Exact copies of the lines from the line containing "Page size: 1275x1650." through the last line of the entries below are the whole answer.

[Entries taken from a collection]
=== Begin Enclosure ===

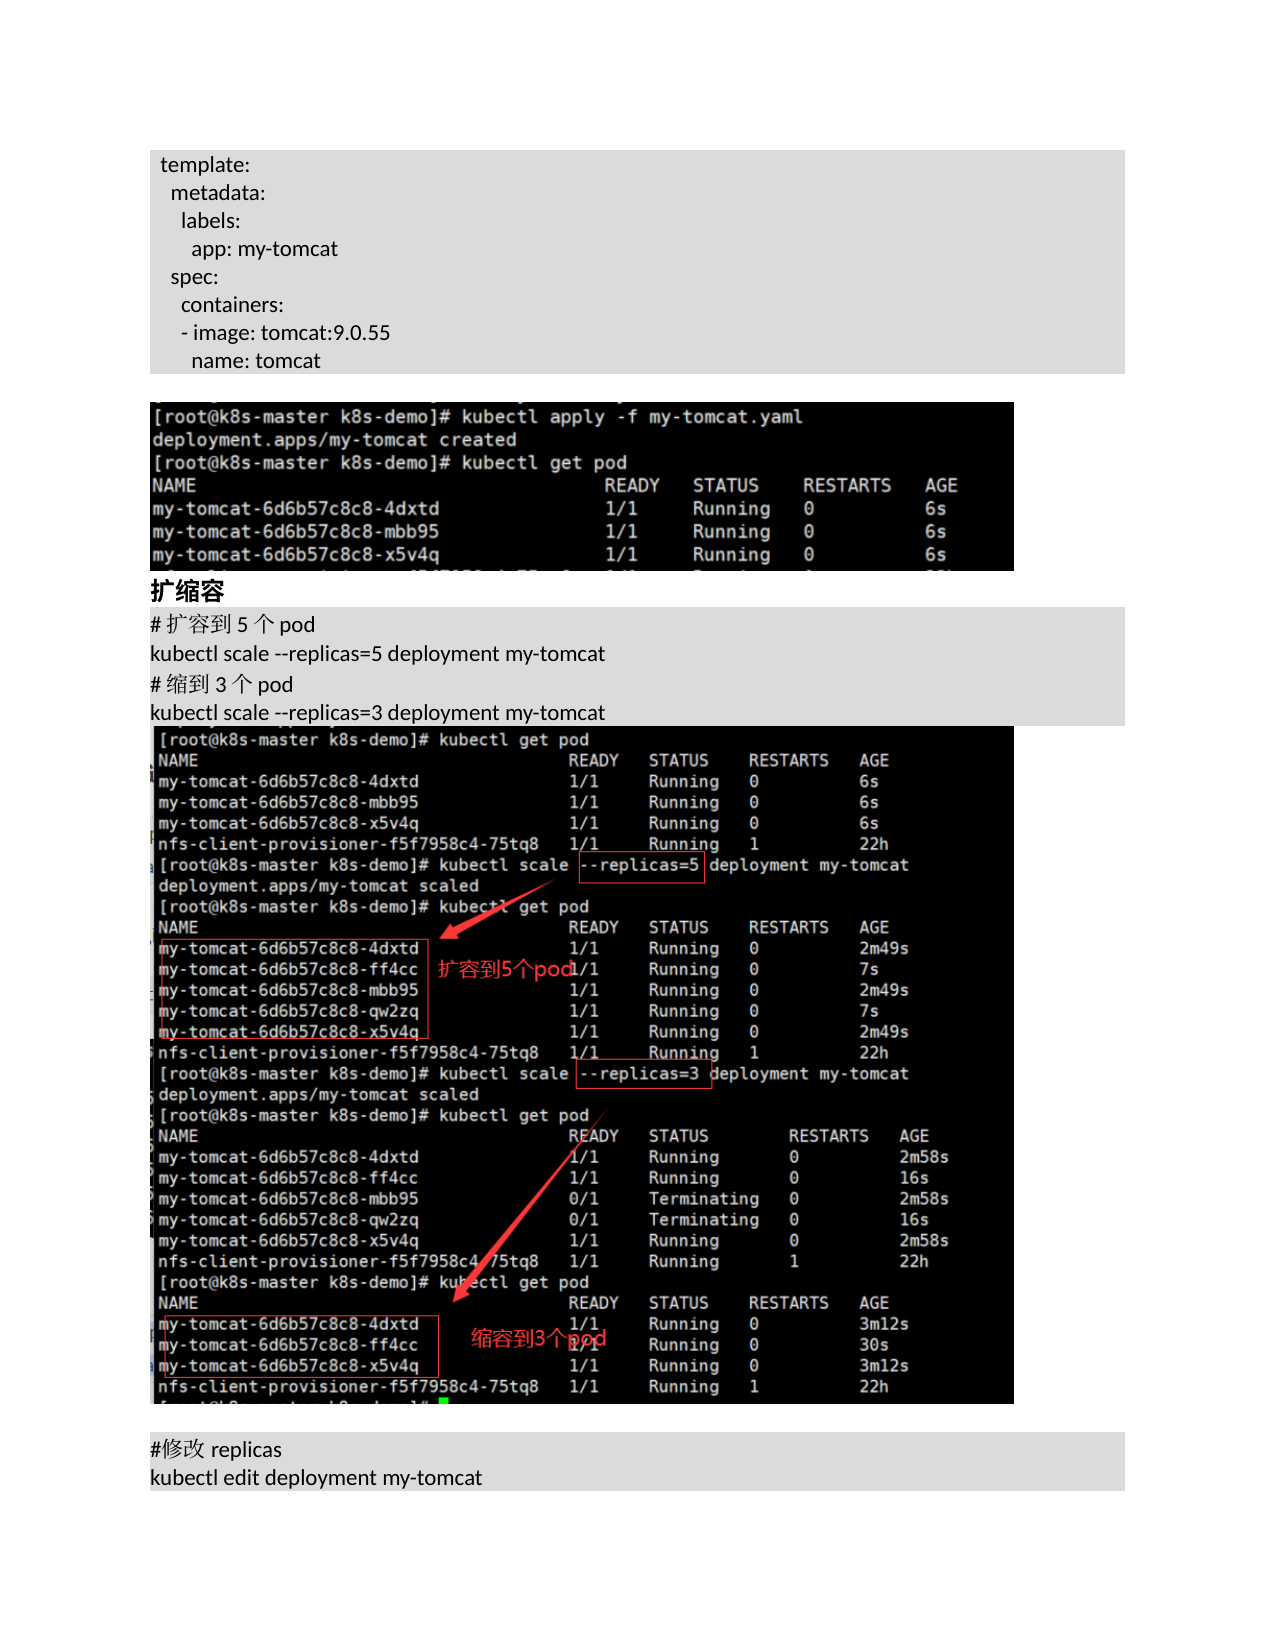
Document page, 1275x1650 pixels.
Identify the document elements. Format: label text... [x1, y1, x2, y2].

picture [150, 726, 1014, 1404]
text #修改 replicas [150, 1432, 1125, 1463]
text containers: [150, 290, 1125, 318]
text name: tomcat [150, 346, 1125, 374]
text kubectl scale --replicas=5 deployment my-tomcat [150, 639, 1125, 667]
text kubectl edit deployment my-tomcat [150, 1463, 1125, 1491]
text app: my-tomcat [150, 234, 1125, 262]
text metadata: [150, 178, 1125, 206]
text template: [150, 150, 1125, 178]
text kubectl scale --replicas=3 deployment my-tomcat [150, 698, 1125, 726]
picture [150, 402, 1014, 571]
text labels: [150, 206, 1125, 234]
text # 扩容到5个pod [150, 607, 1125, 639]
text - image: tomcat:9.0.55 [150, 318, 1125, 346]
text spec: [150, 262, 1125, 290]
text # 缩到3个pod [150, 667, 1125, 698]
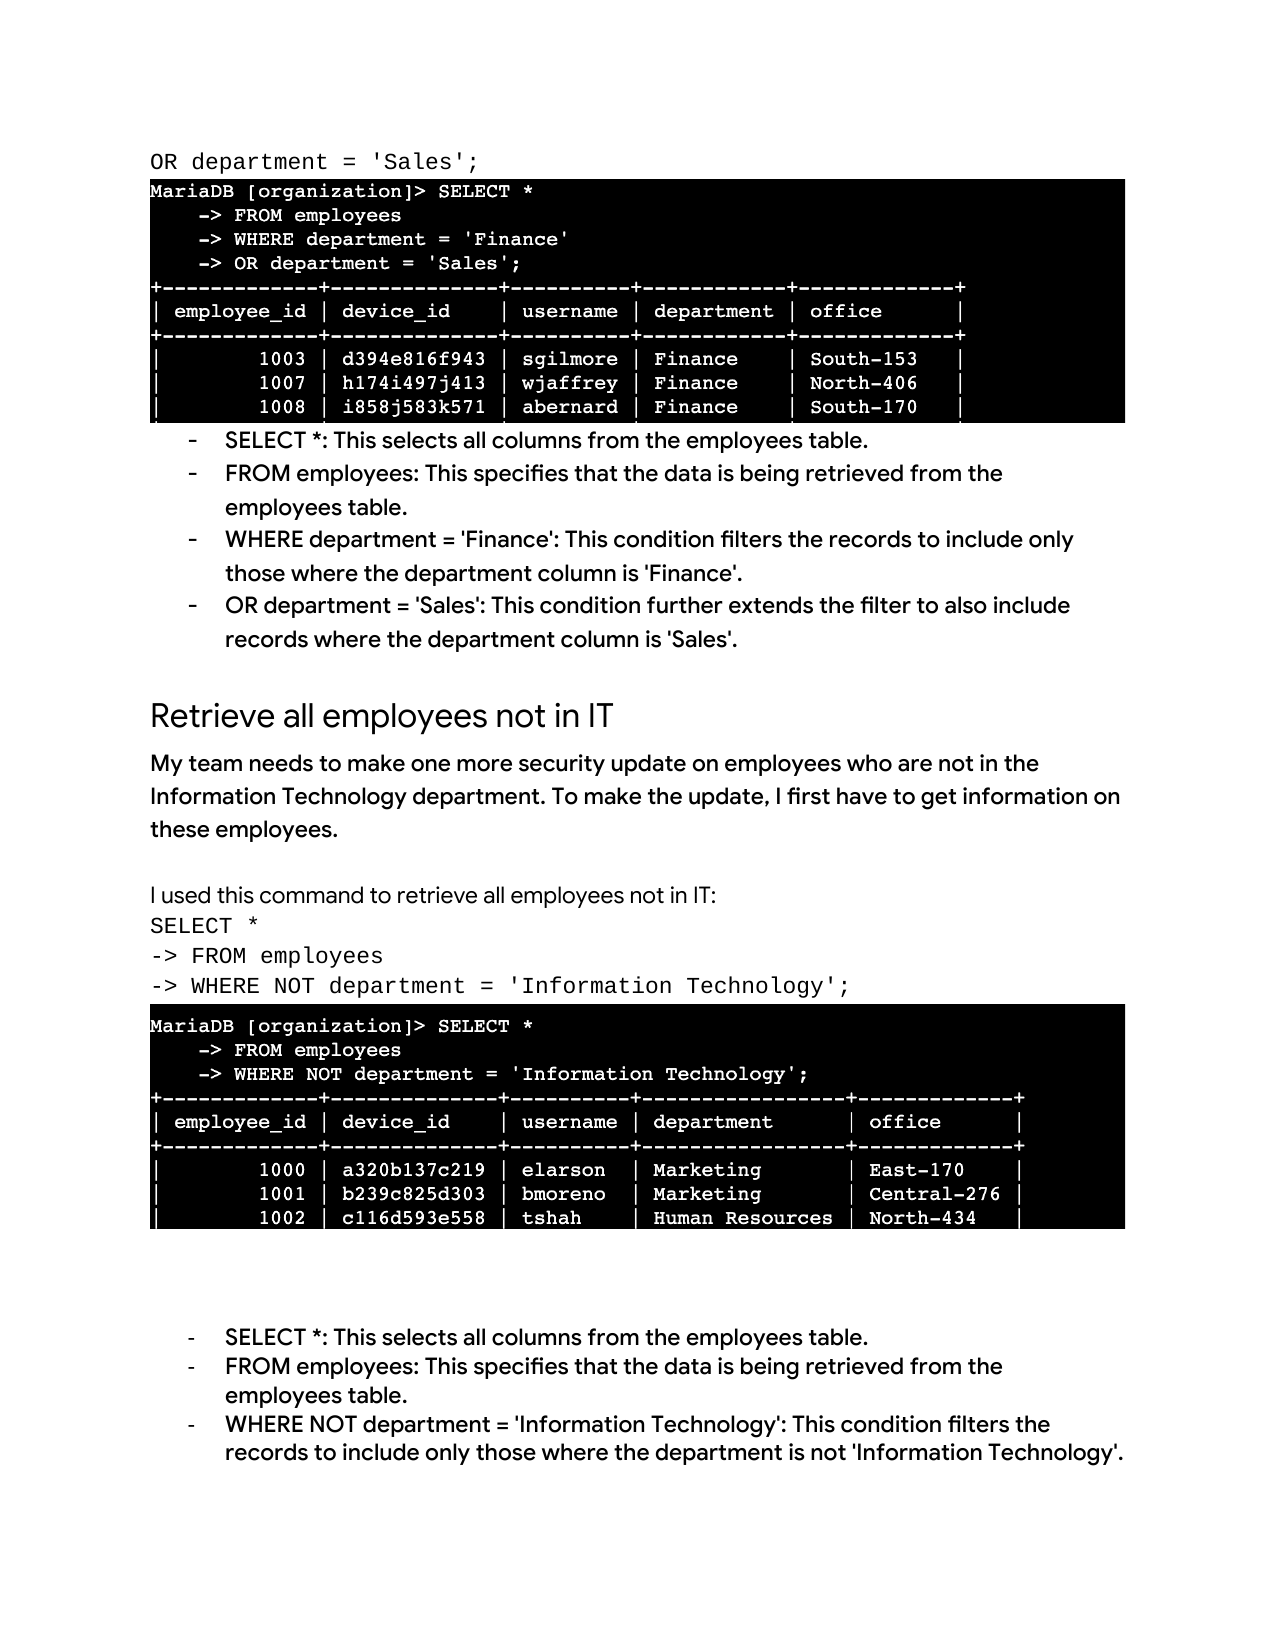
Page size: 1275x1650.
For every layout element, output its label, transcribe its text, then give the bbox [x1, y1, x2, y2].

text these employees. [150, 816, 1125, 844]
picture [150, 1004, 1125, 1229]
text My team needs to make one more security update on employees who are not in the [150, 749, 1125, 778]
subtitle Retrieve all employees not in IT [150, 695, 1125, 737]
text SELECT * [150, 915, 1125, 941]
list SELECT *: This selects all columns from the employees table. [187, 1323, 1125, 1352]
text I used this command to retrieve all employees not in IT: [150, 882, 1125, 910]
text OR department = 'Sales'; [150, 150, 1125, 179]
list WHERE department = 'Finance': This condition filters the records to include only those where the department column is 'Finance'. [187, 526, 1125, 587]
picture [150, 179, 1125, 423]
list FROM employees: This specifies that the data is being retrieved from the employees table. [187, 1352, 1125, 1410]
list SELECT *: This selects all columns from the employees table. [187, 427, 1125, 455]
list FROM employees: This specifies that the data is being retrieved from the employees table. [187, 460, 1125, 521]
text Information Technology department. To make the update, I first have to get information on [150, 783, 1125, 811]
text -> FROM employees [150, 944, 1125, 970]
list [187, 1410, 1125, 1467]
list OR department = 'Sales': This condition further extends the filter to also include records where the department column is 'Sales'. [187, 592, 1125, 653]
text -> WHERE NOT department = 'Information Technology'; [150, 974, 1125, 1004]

=== End Enclosure ===

### Task response:
Page size: 1275x1650.
For every layout element, output its label, transcribe its text, then give the bbox [x1, y1, x2, y2].

text these employees. [150, 816, 1125, 844]
picture [150, 1004, 1125, 1229]
text My team needs to make one more security update on employees who are not in the [150, 749, 1125, 778]
subtitle Retrieve all employees not in IT [150, 695, 1125, 737]
text SELECT * [150, 915, 1125, 941]
list SELECT *: This selects all columns from the employees table. [187, 1323, 1125, 1352]
text I used this command to retrieve all employees not in IT: [150, 882, 1125, 910]
text OR department = 'Sales'; [150, 150, 1125, 179]
list WHERE department = 'Finance': This condition filters the records to include only those where the department column is 'Finance'. [187, 526, 1125, 587]
picture [150, 179, 1125, 423]
list FROM employees: This specifies that the data is being retrieved from the employees table. [187, 1352, 1125, 1410]
list SELECT *: This selects all columns from the employees table. [187, 427, 1125, 455]
list FROM employees: This specifies that the data is being retrieved from the employees table. [187, 460, 1125, 521]
text Information Technology department. To make the update, I first have to get information on [150, 783, 1125, 811]
text -> FROM employees [150, 944, 1125, 970]
list [187, 1410, 1125, 1467]
list OR department = 'Sales': This condition further extends the filter to also include records where the department column is 'Sales'. [187, 592, 1125, 653]
text -> WHERE NOT department = 'Information Technology'; [150, 974, 1125, 1004]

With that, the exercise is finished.